# Shuey fell with me and I got it on video



## BubblesBlue (Jun 29, 2010)

This was due to slick ground. It looked great on top but was really slippery underneath.
I kicked out of the stirrups before he got up so I got away with only a big bruise on my right thigh. Shuey is a little sore on his left hind leg and he will be on constant watch to make sure it's nothing serious.
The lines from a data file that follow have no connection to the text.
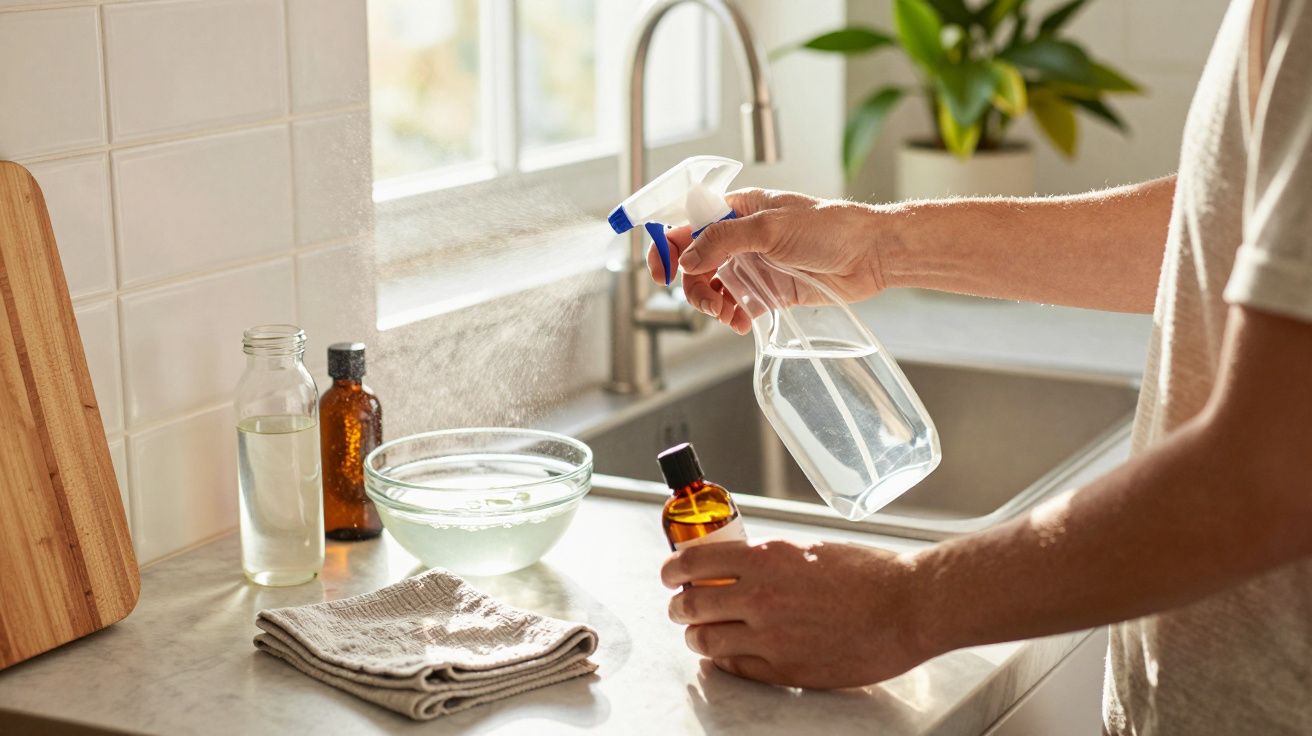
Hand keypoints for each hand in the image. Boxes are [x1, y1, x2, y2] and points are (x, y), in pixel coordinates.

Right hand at [646, 189, 888, 332]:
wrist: (871, 255)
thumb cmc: (830, 228)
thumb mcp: (771, 227)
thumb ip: (725, 240)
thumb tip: (688, 258)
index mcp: (737, 210)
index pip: (688, 225)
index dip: (668, 248)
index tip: (661, 272)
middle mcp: (740, 237)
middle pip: (694, 263)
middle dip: (693, 286)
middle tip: (708, 303)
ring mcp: (753, 265)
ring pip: (712, 287)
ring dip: (710, 304)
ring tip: (726, 315)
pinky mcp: (769, 290)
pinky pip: (736, 305)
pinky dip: (731, 316)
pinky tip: (739, 322)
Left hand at [660, 539, 933, 688]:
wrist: (907, 607)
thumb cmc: (869, 573)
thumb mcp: (807, 549)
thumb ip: (768, 559)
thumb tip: (739, 565)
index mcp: (764, 558)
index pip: (693, 562)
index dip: (672, 570)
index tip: (669, 574)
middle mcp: (760, 597)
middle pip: (690, 606)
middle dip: (679, 607)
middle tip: (681, 607)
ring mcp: (770, 637)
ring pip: (706, 641)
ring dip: (697, 636)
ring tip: (701, 633)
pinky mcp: (785, 669)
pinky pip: (735, 668)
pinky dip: (725, 661)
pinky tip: (729, 655)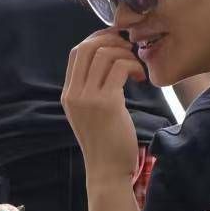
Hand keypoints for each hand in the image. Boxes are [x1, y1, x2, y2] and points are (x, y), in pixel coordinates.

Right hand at [61, 28, 147, 184]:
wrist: (107, 171)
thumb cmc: (105, 143)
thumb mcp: (91, 114)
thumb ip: (92, 90)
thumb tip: (109, 64)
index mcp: (68, 95)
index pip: (76, 53)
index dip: (97, 40)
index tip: (116, 44)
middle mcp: (74, 94)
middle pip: (87, 47)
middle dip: (111, 40)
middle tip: (129, 50)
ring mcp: (88, 98)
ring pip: (105, 54)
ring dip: (126, 54)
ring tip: (136, 68)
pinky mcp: (106, 103)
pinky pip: (120, 68)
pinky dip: (133, 66)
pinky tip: (140, 79)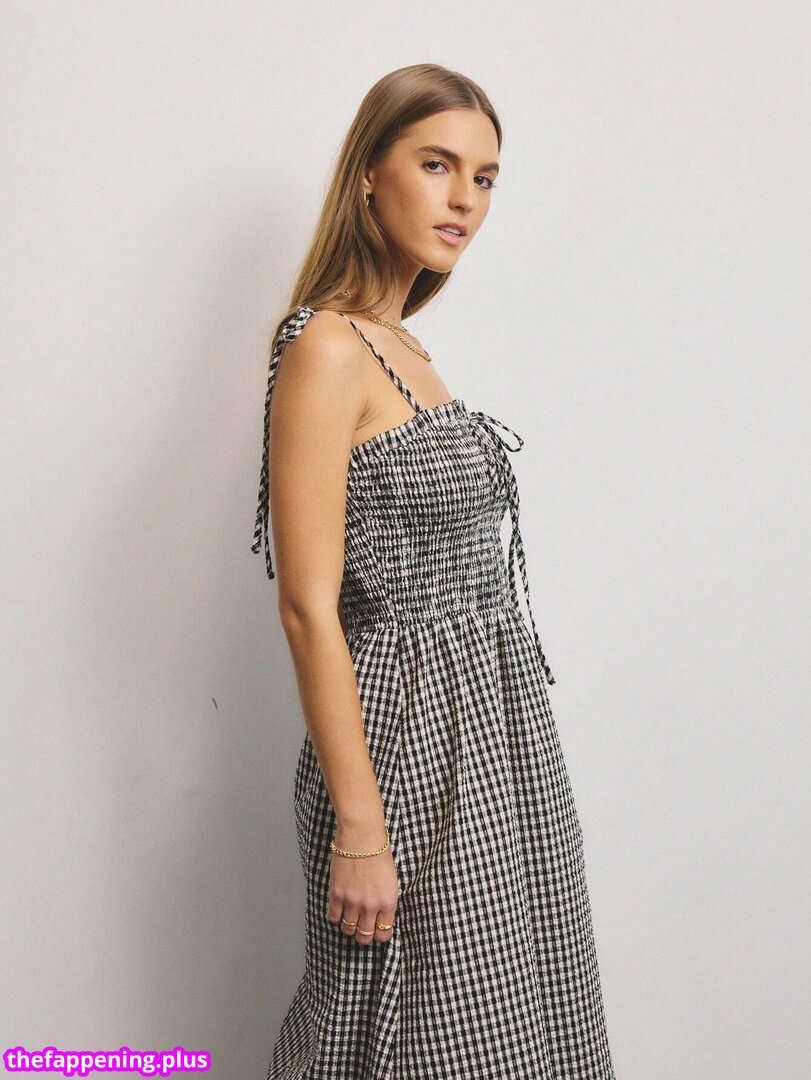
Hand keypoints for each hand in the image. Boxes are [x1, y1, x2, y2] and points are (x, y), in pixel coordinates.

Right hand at [325, 823, 398, 944]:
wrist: (362, 836)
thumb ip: (386, 901)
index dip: (379, 934)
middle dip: (363, 934)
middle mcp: (371, 906)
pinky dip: (335, 916)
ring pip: (348, 929)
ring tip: (349, 916)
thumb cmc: (379, 853)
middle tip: (361, 926)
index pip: (384, 934)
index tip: (375, 929)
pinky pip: (333, 917)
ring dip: (348, 926)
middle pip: (364, 937)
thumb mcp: (391, 881)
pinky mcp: (337, 894)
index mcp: (388, 902)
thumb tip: (380, 917)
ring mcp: (353, 902)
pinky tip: (339, 908)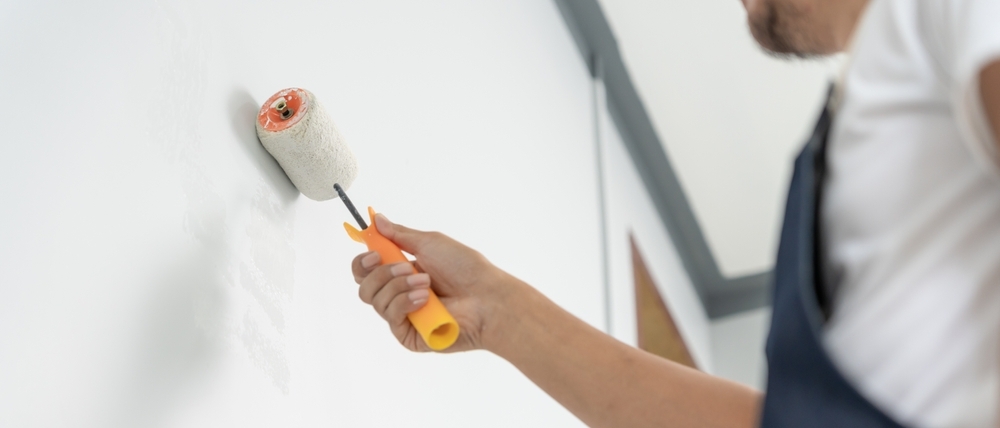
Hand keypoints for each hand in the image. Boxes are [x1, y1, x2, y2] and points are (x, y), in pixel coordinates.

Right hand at [351, 213, 517, 352]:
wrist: (487, 297)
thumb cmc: (466, 269)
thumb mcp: (430, 243)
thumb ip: (400, 235)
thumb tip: (377, 220)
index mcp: (402, 273)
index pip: (366, 271)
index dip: (363, 262)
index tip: (374, 253)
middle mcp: (399, 295)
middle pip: (364, 288)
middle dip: (381, 273)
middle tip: (405, 267)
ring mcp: (403, 316)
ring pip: (375, 300)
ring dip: (399, 286)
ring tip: (426, 283)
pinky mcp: (408, 335)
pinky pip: (390, 317)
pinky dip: (404, 303)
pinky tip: (424, 299)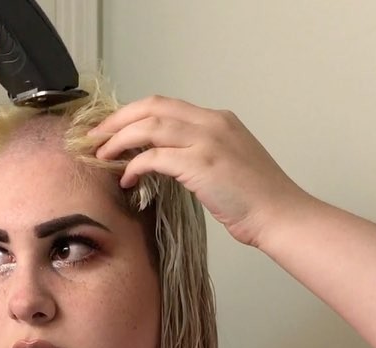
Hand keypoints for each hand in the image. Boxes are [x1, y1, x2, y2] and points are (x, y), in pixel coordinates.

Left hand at [90, 95, 311, 247]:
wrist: (279, 215)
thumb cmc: (255, 200)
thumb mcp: (226, 166)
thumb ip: (198, 155)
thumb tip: (163, 163)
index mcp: (219, 120)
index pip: (165, 105)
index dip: (132, 114)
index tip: (112, 129)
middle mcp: (212, 123)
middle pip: (152, 107)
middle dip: (118, 120)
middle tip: (95, 137)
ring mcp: (207, 141)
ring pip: (149, 126)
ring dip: (119, 139)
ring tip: (102, 155)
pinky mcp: (201, 164)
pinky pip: (155, 158)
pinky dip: (135, 166)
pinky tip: (126, 180)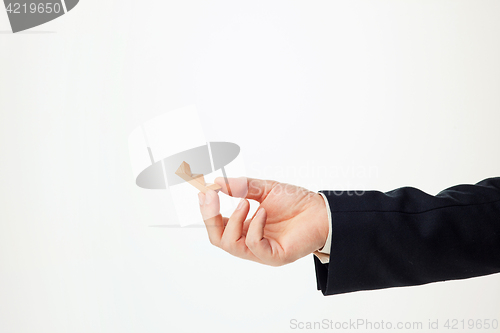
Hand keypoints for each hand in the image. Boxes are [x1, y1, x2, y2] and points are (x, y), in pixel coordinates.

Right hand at [198, 177, 328, 265]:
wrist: (322, 211)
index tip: (204, 191)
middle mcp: (250, 241)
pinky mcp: (274, 256)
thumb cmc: (296, 202)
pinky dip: (254, 226)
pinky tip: (263, 212)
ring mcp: (261, 251)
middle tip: (211, 196)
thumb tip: (216, 182)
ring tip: (246, 202)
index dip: (208, 210)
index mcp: (245, 227)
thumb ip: (241, 187)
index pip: (218, 225)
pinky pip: (253, 245)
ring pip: (231, 244)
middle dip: (210, 217)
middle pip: (217, 238)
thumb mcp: (264, 189)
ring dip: (234, 220)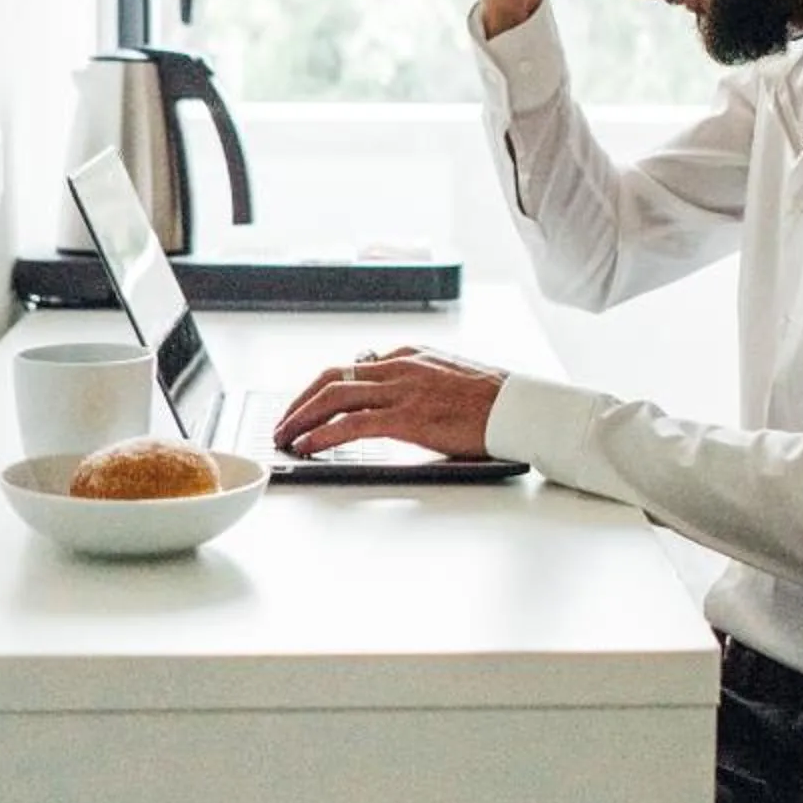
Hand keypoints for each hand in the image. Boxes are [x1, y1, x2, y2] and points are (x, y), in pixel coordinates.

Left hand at [274, 347, 511, 460]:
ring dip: (301, 417)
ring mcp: (402, 390)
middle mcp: (399, 366)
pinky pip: (352, 424)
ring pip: (334, 396)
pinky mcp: (408, 418)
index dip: (321, 388)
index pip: (351, 366)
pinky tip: (308, 446)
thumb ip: (416, 379)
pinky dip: (323, 435)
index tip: (306, 406)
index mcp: (408, 355)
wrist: (520, 407)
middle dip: (299, 401)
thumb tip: (390, 396)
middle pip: (331, 376)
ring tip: (285, 436)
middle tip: (283, 423)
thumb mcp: (448, 375)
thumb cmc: (492, 399)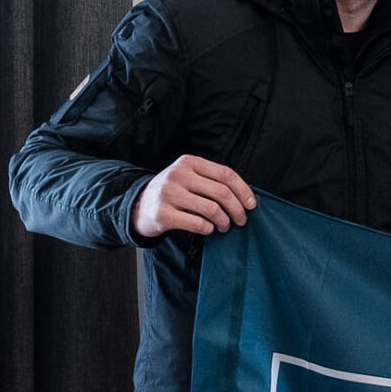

Only a little while earlier, a friend of mine fell with her horse. 
She wasn't as lucky as me. As her horse went to get up her leg caught and she slammed her head into the barrel/ground. After that, she dropped to the ground. She went to get up then fell down, unconscious.
I'm being told now that she may have a broken neck or head trauma.
Prayers to Katy.


----------



## CLaPorte432 (Jan 3, 2012)

Scary. 

I wish you and Shuey well in your recovery.

Katy is in my prayers and am hoping for her to heal quickly.


----------



## Jewelsb (May 8, 2012)

Absolutely hate riding bad ground. Definatly wouldn't have ran on it. Maybe make sure the ground isn't slick next time before your run. I've made a habit of doing this just so this kind of thing won't happen.
Glad your okay and I hope your friend will be too!
_Posted via Mobile Device_


----------



## QHriderKE (Aug 3, 2011)

Man, that's what I like about my horses. They've been rode hard working cows on all kinds of ground. Got all of the slips out of their systems, so to speak.

Hoping for a speedy recovery to all of you!


----------



## littrella (Aug 28, 2010)

glad your both ok, it could have been much worse.


----------



## Live2Ride15 (Feb 22, 2012)

Wow glad you were okay!! Do you have any updates on your friend?


----------



## BubblesBlue (Jun 29, 2010)

She got a really bad concussion and tore a bunch of muscles in her neck. She got lucky.


----------



## MangoRoX87 (Oct 19, 2009)

You horse is like "SCREW THIS. IM GONE."

Glad your okay!
_Posted via Mobile Device_


----------



## JustDressageIt (Oct 4, 2007)

Scary run from the get-go. Glad you're (mostly) ok - hoping for the best for Katy.


----------